→ **Exercise**
Go through the listing below. Copy each line that has the string "header".

→ **Records for the exercise**
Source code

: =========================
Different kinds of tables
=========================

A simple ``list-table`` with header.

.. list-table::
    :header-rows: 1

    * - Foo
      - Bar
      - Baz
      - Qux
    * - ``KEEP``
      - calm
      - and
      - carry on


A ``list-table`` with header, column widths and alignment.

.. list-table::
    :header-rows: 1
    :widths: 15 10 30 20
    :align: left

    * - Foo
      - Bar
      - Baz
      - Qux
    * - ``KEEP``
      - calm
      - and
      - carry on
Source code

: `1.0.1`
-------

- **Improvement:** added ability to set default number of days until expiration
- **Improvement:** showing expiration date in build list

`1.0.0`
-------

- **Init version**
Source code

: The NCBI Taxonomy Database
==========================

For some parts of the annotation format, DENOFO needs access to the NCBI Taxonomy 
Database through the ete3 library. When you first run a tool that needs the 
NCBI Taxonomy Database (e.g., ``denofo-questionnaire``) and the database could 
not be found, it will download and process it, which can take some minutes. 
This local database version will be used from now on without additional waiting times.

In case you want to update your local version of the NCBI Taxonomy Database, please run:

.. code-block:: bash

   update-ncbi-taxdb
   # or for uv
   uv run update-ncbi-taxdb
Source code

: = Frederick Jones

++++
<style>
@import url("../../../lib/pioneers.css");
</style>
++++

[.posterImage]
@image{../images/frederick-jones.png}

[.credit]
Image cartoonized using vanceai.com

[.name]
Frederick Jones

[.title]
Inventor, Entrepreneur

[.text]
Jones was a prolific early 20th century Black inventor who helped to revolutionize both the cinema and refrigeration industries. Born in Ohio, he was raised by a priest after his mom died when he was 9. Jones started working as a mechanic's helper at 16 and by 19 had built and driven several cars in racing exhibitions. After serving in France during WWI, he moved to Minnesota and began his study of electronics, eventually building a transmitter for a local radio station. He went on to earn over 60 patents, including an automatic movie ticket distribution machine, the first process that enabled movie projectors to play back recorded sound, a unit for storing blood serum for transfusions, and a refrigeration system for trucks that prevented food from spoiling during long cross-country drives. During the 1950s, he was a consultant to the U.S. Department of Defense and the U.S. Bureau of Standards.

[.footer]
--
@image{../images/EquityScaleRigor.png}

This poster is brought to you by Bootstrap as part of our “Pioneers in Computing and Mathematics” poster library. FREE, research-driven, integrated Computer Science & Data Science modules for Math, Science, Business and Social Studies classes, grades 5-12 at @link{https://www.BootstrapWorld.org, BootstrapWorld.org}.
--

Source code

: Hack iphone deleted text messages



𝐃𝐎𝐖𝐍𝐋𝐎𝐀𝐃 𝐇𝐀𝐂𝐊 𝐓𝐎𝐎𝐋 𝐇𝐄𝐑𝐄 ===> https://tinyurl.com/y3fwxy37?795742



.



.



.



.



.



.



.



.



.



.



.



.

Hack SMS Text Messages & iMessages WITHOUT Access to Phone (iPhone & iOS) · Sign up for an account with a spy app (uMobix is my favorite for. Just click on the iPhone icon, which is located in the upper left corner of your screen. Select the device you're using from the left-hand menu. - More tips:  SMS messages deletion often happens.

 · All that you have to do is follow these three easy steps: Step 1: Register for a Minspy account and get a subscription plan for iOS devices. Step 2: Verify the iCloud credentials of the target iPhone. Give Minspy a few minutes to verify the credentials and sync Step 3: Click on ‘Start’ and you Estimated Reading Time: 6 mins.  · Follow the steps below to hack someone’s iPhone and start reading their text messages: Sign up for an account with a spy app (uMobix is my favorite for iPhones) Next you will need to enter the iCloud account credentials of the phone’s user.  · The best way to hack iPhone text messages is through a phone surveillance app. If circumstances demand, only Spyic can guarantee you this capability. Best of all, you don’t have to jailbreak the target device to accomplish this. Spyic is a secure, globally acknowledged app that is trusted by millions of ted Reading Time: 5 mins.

→ **Task response**
A simple ``list-table`` with header.
    :header-rows: 1
A ``list-table`` with header, column widths and alignment.
    :header-rows: 1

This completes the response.